If the supply curve for orange juice is estimated to be Q = 40 + 2p, then A) supply is price elastic at all prices. B) supply is price inelastic at all prices. C) supply is elastic only at prices below 20. D) no general statements about price elasticity of supply can be made.

supply is price inelastic at all prices

The change in price that results from a leftward shift of the supply curve will be greater if A) the demand curve is relatively steep than if the demand curve is relatively flat. B) the demand curve is relatively flat than if the demand curve is relatively steep. C) the demand curve is horizontal than if the demand curve is vertical. D) the demand curve is horizontal than if the demand curve is downward sloping

the demand curve is relatively steep than if the demand curve is relatively flat.
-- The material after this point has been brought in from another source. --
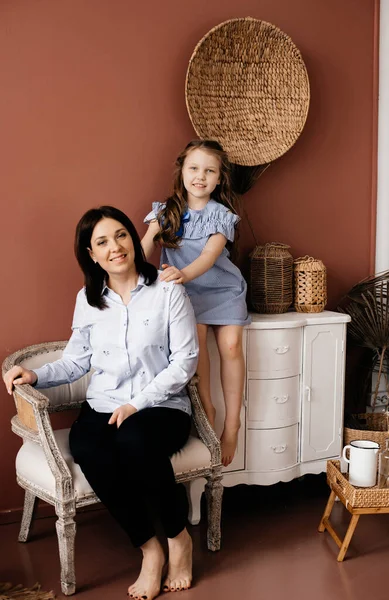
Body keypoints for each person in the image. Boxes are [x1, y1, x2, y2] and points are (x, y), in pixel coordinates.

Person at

On a linear demand curve, the lower the price, A) the less elastic is demand. B) the more elastic is demand. C) the elasticity equals -1. D) the elasticity equals zero.

the less elastic is demand.

The tax incidence of a specific tax or ad valorem tax is influenced by A) who pays the tax. B) the amount of the tax. C) the price elasticities of supply and demand. D) All of the above.
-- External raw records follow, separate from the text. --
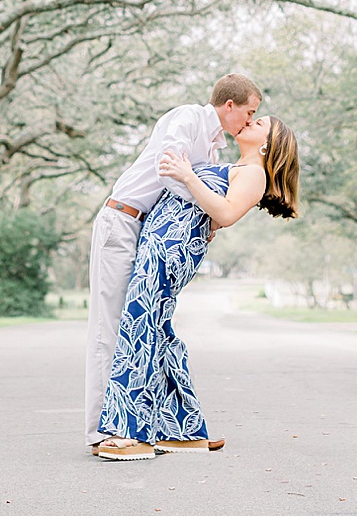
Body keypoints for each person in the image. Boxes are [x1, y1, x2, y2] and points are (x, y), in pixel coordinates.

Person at [92, 113, 300, 460]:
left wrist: (188, 176)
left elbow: (228, 213)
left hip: (170, 250)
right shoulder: (237, 167)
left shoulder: (254, 174)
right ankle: (183, 430)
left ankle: (133, 434)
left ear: (268, 144)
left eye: (259, 122)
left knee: (140, 328)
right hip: (161, 244)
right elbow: (212, 212)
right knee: (156, 327)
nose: (250, 123)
the price elasticities of supply and demand.

The change in price that results from a rightward shift in demand will be greater if A) the supply curve is horizontal than if the supply curve is upward sloping. B) the supply curve is relatively steep than if the supply curve is relatively flat. C) the supply curve is upward sloping than if the supply curve is vertical. D) the supply curve is horizontal than if the supply curve is vertical.

the supply curve is relatively steep than if the supply curve is relatively flat.

When it comes to the supply curve of janitors and accountants A) the supply curve of janitors is more elastic. B) the supply curve of accountants is more elastic. C) both supply curves are equally elastic. D) More information is needed.

the supply curve of janitors is more elastic.

The cross price elasticity of demand between two goods will be positive if A) the two goods are complements. B) the two goods are substitutes. C) the two goods are luxuries. D) one of the goods is a luxury and the other is a necessity.

the two goods are substitutes.

If the cross price elasticity of two goods is -3.5, then A) these two products are relatively elastic substitutes. B) these two products are relatively inelastic substitutes. C) these two products are relatively elastic complements. D) these two products are relatively inelastic complements.

these two products are relatively elastic complements.

A horizontal demand curve for a good could arise because consumers A) are irrational. B) are not sensitive to price changes. C) view this good as identical to another good. D) have no equivalent substitutes for this good.

view this good as identical to another good.